As bolsas asiáticas fecharam em alta nesta segunda-feira (8), enquanto investidores avaliaram o anúncio de renúncia do primeiro-ministro do Japão, Shigeru Ishiba, assim como revisão para cima do PIB japonês e dados da balança comercial chinesa.
Analistas disseram que a decisão de Ishiba já era esperada, após a derrota histórica na eleição parlamentar de julho, e a interpretaram como um avanço, embora incertezas políticas persistam, uma vez que o governista Partido Liberal Democrata (PLD) terá de convocar eleição para escolher um novo líder.
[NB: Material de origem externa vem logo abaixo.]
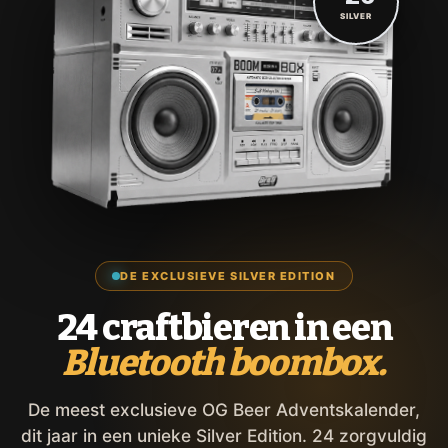
SILVER
DE EXCLUSIEVE SILVER EDITION
24 craftbieren in een
Bluetooth boombox.
De meest exclusieve OG Beer Adventskalender,
dit jaar in een unieke Silver Edition. 24 zorgvuldig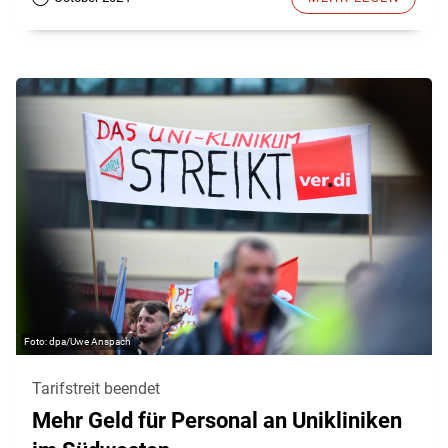
dpa/Uwe Anspach
Tarifstreit beendet
Mehr Geld für Personal an Unikliniken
Ishiba ficará no cargo até que um sucessor seja escolhido e aprovado pelo parlamento japonês.
Leia também: Primeiro-ministro do Japão, Shigeru Ishiba, anuncia renúncia com menos de um ano no cargo
Liderando o movimento na Ásia, o índice japonês Nikkei subiu 1,45% em Tóquio, a 43.643,81 pontos, enquanto o Hang Seng avançou 0,85% em Hong Kong, a 25.633,91 pontos; o sul-coreano Kospi teve alta de 0,45% em Seul, a 3.219,59 pontos, e o Taiex registrou modesto ganho de 0,22% em Taiwan, a 24.547,38 pontos.
No âmbito macroeconômico, revisão mostrou que o Produto Interno Bruto (PIB) do Japão apresentou expansão anualizada de 2,2% no trimestre até junho, bem maior do que o cálculo inicial de 1%.
Na China continental, os mercados também ficaram no azul, ignorando dados de comércio externo mais fracos do que o esperado. O Xangai Composto avançou 0,38%, a 3.826,84 pontos, e o menos abrangente Shenzhen Composto garantiu alta de 0,90%, a 2.427,39 pontos.
Em agosto, tanto as exportações quanto as importações chinesas cresceram em ritmo mais fraco que o previsto em relação a um ano antes.
Na Oceania, a bolsa australiana contrariou o tom positivo da Ásia, e o S&P/ASX 200 caiu 0,24% em Sydney, a 8.849,60 pontos, pressionado por ações dos setores de seguro e gás.